I'd try a peanut-pea, peanut-soybean, or peanut-lima cross...

Comments (6)

  • mauch1
    10 years ago

    I think your idea is neat, but you have several hurdles:

    1) Though your hybrids are all in the legume family(Fabaceae), they are not in the same genus.
    Peanut - Arachis hypogaea
    Pea - Pisum sativum
    Soybean - Glycine max
    Lima - Phaseolus lunatus
    Generally, it is harder to make hybrids the farther apart they are on the taxinomic tree. Hybrids within a genus are generally easier.

    2) The chromosome counts are different for each of these
    Haploid number
    Soybean 20
    Lima Bean 11
    Pea 7
    Peanut 10

    3) The peanut is an allotetraploid -- sometime in the past two plants in the genus Arachis hybridized, and the hybrid was probably sterile -- so a chromosome doubling occured so it has two complete sets of genes from two different species (and its full chromosome count is 40). I believe all the others are regular diploids (2n) or specifically: Soybean(40)*, Lima(22), Pea(14).
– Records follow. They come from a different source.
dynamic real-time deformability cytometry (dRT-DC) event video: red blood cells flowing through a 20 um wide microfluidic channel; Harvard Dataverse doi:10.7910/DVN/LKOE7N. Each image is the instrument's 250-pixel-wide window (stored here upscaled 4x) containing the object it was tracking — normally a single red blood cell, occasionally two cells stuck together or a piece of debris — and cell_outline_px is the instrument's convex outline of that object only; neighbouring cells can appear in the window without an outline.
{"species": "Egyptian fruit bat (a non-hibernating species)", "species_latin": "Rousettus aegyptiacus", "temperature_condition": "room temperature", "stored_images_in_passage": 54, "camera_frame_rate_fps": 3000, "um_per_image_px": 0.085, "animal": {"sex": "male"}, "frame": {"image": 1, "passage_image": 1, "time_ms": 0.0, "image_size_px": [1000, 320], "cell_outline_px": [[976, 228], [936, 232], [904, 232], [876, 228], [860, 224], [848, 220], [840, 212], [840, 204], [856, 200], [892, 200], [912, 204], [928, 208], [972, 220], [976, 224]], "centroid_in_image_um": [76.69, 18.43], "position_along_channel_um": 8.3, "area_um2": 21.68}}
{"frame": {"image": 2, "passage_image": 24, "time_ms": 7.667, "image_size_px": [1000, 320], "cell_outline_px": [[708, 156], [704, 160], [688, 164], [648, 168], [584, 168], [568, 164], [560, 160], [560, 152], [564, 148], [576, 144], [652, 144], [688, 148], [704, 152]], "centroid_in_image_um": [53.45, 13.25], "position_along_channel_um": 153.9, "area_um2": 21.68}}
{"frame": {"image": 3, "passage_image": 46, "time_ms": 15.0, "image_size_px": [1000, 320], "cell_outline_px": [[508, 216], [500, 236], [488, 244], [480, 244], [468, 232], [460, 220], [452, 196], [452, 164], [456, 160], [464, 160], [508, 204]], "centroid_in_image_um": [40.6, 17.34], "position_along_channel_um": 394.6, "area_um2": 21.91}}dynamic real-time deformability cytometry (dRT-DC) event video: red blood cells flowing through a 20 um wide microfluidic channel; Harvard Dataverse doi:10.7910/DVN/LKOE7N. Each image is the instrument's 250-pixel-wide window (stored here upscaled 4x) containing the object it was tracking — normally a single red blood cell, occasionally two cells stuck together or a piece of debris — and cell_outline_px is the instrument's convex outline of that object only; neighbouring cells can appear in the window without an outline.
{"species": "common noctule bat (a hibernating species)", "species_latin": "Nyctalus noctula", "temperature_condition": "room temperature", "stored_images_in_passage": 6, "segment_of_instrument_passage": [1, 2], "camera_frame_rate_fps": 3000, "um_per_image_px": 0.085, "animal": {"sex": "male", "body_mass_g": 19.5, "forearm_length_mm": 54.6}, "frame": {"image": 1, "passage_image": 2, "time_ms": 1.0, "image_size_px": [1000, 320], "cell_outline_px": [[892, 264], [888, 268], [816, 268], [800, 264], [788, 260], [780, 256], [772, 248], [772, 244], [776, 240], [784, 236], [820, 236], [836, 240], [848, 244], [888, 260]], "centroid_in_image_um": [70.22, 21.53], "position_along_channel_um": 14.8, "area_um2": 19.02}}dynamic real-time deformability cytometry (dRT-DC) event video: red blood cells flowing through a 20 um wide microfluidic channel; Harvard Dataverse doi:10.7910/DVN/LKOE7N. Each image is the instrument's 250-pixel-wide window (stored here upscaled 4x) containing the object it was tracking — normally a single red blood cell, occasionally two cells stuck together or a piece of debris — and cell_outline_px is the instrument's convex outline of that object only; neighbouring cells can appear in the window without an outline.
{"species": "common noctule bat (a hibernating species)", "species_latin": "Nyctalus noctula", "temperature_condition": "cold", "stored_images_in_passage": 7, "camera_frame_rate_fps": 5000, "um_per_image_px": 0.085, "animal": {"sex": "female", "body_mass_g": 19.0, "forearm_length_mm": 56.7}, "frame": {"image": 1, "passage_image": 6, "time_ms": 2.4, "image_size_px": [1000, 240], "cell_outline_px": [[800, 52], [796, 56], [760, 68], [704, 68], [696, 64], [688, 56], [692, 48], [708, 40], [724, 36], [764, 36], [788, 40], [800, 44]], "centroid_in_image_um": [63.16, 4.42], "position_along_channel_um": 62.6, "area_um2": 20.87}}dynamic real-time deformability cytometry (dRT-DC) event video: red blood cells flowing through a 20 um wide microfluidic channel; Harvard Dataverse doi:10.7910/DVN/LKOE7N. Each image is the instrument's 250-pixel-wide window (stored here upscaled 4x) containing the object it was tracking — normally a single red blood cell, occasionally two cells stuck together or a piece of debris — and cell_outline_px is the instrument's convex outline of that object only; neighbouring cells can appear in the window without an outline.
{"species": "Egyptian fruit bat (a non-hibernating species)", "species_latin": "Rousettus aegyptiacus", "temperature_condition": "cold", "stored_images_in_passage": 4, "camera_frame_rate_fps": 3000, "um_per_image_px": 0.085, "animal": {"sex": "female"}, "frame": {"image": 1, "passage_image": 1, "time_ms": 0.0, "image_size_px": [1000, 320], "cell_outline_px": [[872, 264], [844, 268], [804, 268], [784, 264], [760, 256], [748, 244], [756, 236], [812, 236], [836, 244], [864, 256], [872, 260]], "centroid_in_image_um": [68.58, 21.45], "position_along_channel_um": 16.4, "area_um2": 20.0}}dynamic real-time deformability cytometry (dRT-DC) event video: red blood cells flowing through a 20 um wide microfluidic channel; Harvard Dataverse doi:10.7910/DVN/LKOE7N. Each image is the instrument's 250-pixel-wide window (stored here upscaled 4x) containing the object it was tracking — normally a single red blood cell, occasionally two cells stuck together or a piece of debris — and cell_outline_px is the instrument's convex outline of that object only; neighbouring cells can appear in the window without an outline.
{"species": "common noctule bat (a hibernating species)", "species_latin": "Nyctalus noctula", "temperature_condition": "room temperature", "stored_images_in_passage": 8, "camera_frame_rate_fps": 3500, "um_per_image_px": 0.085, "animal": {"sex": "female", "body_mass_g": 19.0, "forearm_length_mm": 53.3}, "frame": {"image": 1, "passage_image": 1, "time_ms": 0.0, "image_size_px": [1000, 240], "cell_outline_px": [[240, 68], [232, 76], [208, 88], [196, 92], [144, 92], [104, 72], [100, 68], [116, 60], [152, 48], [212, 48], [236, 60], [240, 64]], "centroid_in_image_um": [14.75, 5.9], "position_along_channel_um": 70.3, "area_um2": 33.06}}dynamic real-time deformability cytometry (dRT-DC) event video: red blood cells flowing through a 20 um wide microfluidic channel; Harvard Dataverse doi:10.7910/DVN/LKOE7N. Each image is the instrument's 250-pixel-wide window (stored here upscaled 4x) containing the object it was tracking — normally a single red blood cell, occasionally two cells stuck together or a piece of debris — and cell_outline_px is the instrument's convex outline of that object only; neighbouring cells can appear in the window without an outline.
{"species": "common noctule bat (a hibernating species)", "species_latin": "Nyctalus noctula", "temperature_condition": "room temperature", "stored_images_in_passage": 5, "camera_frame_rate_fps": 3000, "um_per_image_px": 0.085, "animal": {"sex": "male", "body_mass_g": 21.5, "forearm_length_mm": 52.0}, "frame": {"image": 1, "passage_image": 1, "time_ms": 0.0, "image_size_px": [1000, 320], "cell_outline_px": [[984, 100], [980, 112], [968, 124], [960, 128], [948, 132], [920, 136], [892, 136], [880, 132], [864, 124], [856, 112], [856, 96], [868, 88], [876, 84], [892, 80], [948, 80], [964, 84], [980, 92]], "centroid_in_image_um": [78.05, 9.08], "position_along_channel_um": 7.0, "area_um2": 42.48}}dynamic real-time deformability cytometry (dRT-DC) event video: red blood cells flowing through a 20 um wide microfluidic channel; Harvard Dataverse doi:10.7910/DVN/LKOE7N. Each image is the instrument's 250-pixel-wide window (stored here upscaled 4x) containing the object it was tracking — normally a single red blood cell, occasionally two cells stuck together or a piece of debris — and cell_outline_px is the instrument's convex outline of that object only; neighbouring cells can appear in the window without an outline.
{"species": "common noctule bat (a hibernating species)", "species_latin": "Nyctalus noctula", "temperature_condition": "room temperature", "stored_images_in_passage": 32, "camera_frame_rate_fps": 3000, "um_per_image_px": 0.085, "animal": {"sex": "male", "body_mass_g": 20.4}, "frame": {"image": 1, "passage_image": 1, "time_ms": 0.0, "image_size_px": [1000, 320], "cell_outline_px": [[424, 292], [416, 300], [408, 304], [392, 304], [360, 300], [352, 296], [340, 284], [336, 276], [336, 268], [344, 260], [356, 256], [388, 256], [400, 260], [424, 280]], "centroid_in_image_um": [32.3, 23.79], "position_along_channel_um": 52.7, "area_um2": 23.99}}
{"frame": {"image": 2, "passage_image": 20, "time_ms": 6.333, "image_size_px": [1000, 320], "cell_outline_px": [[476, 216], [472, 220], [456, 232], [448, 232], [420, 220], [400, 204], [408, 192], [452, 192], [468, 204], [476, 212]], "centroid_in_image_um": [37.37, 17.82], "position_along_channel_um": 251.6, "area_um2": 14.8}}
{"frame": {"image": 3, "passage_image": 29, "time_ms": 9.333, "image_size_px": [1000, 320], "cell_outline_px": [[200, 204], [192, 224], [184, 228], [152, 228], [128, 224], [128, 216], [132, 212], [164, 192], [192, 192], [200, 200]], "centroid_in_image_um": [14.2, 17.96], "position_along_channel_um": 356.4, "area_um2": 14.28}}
    But don't give up you may be able to come up with a breakthrough, but you might want to also be breeding something else at the same time that won't be as difficult.

    Good luck!

    *You may have noticed that the soybean and the peanut have the same number of working chromosomes. I would guess this to be your best bet. I suspect you'd have to have natural or induced chromosome doubling to return fertility.

  • llemar97
    Original Author
    10 years ago

    Good information! What is induced doubling?

  • nonmember_gw
    10 years ago

    Peanuts are not close to soybeans or lima beans. They belong to the Dalbergioid clade, which includes Dalea, Tipuana and many other, mostly New World genera.
    Soybeans belong to the Milletioid clade, which also includes Phaseolus, Vigna, Indigofera, Erythrina, etc. Peas Chickpeas, broad beans and lentils belong to the Hologalegina clade, along with Wisteria, licorice, black locust and loco weed, etc.

    Here is a link that might be useful: Tree of Life

  • mauch1
    10 years ago

    *Good information! What is induced doubling?*

    Induced doubling is by treating a plant or seed with 'something' (usually a chemical like colchicine) you can cause the number of chromosomes to double inside each cell. Since each chromosome can now 'pair' up fertility can be restored. However obtaining these chemicals has (at least in the US) gotten very difficult (also most of these chemicals have some hazard to the handler of the chemical so you need to be very careful).

    Check out "Polyploid" in Wikipedia and also do a google search on "Hybridizers: Chromosome Doubling"

  • llemar97
    Original Author
    10 years ago

    Given that I am an organic gardener, that would not jive with what I am trying to do. Good information nevertheless. Thanks!

  • albert_135   39.17°N 119.76°W 4695ft.
    10 years ago

    I thought colchicine was a natural product made from crocus. Am I mistaken?